It seem to me that we are straying into doing the design (or
redesign) work that is the responsibility of the WG.  Explaining
the problem to the WG and suggesting fixes would be entirely
reasonable.   Trying to convince each other, IMO, a lot less so.


--On Wednesday, April 29, 2020 19:37 -0700 Asmus Freytag
<> wrote:

> On 4/29/2020 6:45 PM, John Levine wrote:
>> It looks like step 1 is saying that if the text starts with a
>> BOM, you ignore the declared charset and sniff the BOM
>> instead, which sounds to me like an ancient workaround that
>> is perhaps no longer needed.
> If data are preceded by ("start with")  a BOM, you do want to
> strip it; you never want to keep it (and the chance that a
> legitimate text starts with a BOM that has an actual function
> in the text is perfectly negligible).
> If you have data that carries a UTF-16 bom it cannot be UTF-8,
> no matter what the charset declaration says (FF can't be a
> byte in UTF-8).
> Therefore, you always want to look for all three.

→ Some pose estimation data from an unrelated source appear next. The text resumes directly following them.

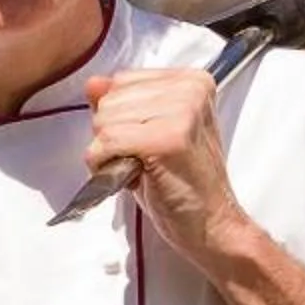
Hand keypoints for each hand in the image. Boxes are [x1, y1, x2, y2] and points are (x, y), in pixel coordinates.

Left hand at [82, 66, 251, 262]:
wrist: (211, 222)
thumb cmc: (181, 182)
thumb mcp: (149, 131)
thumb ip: (122, 103)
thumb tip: (94, 83)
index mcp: (192, 81)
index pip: (121, 81)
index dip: (119, 116)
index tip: (145, 140)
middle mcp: (190, 89)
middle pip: (110, 99)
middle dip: (111, 134)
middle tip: (142, 159)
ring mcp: (182, 111)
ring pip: (104, 121)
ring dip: (108, 152)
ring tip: (139, 168)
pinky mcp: (168, 139)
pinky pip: (106, 143)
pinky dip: (104, 166)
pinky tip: (131, 177)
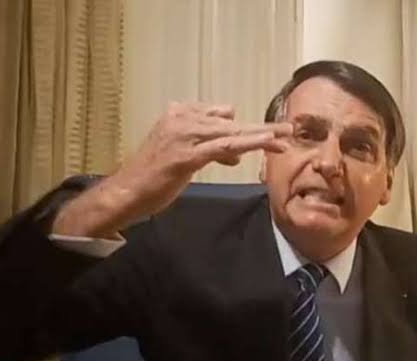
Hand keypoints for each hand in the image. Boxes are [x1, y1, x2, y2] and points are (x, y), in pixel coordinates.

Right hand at [53, 102, 291, 236]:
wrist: (126, 192)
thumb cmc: (154, 176)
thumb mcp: (184, 155)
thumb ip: (209, 147)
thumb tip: (235, 152)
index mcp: (179, 113)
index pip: (222, 114)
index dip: (246, 126)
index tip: (271, 131)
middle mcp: (182, 118)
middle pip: (231, 121)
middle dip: (262, 128)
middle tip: (290, 129)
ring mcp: (184, 135)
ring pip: (232, 132)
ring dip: (261, 136)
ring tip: (286, 138)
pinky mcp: (187, 155)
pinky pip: (225, 147)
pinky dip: (248, 144)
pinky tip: (266, 144)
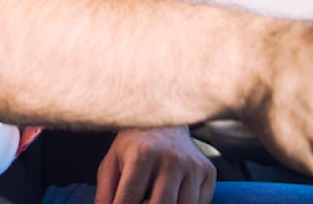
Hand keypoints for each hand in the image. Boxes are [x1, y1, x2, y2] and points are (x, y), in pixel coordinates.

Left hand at [94, 126, 216, 203]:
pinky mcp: (208, 172)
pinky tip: (171, 197)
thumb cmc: (135, 143)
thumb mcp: (113, 161)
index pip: (128, 200)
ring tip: (154, 198)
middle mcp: (171, 159)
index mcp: (143, 154)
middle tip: (142, 201)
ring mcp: (193, 166)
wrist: (167, 117)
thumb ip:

> If  it's UTF-8 you confirm you have the good character set
> and remove it.
> If it's one of the UTF-16 ones, you switch the charset to
> UTF-16 (or proper endianness) and remove it. (Or reject the
> input?)
>> Given that they are deprecating all of the existing
>> javascript media types and reviving text/javascript which
>> 4329 declared obsolete, this might be a good time to say if
>> you're going to use our lovely new (old) media type, declare
>> the correct character set so consumers can believe it and
>> stop doing byte sniffing kludges.
> There are two issues here. One centers around the fact that
> BOMs are "invisible". You can work hard at avoiding them, but
> they may be added by some "helpful" tool.
> The other is that they serve as a useful consistency check
> when present.
> You may write the spec to reject data with initial BOM, but
> then you'd still need to check for them. You definitely don't
> want to admit data without checking. Since you already need to
> check for them, you are better off giving clear instructions
> of how to make use of the fact that you've detected one.
> A./